# What you will do
Starting at the top line and ending at the bottom one, repeat the entries exactly and drop every picture.
────────
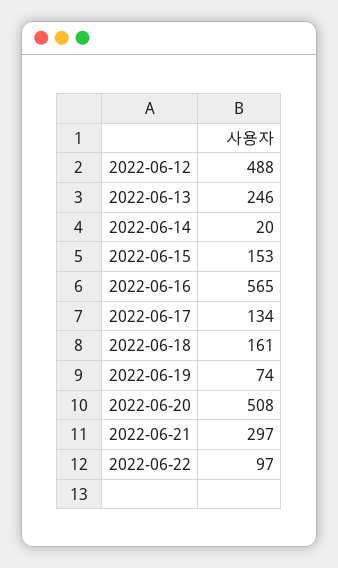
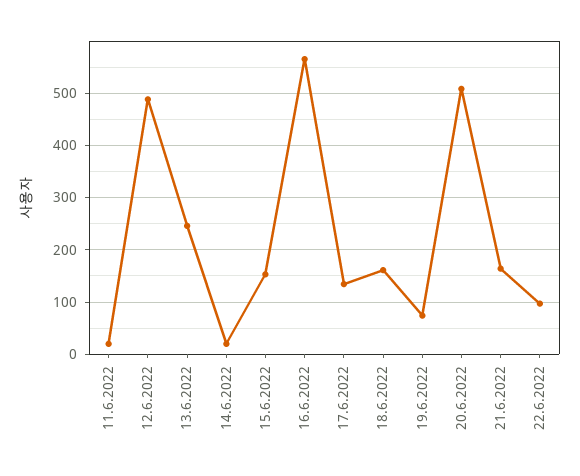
2022-06-21: 297 -> 160
11.6.2022: none -> 20

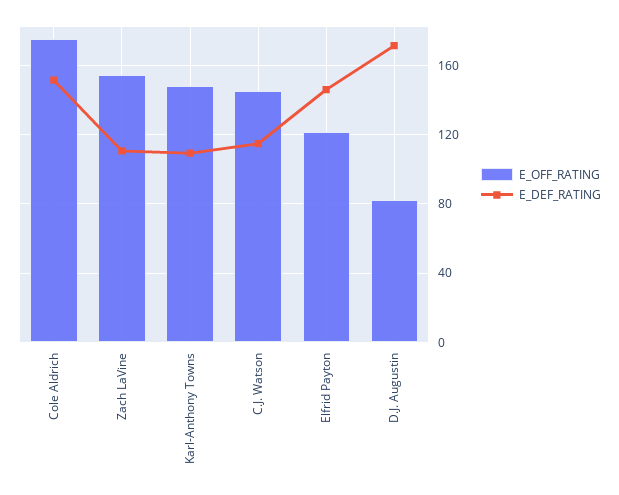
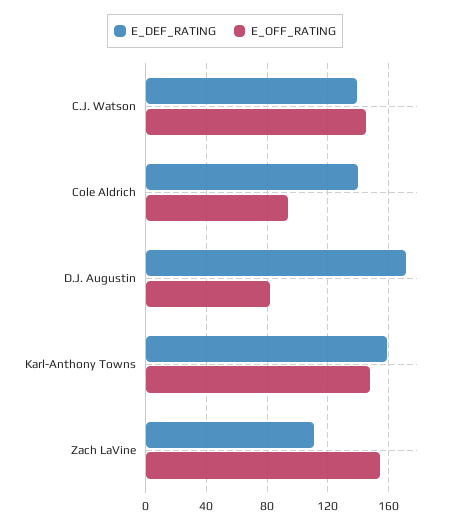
E_OFF_RATING, Cole Aldrich: 175 -> 95
E_DEF_RATING, Cole Aldrich: 150 -> 140
E_DEF_RATING, Karl-Anthony Towns: 110 -> 160
E_DEF_RATING, C.J. Watson: 115 -> 140
E_OFF_RATING, Elfrid Payton: 120 -> none
E_DEF_RATING, Elfrid Payton: 145 -> none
────────
# Answer to the problem
2022-06-21: 297 -> 160
11.6.2022: none -> 20

E_OFF_RATING, Cole Aldrich: 175 -> 95
E_DEF_RATING, Cole Aldrich: 150 -> 140
E_DEF_RATING, Karl-Anthony Towns: 110 -> 160
E_DEF_RATING, C.J. Watson: 115 -> 140
E_OFF_RATING, Elfrid Payton: 120 -> none
E_DEF_RATING, Elfrid Payton: 145 -> none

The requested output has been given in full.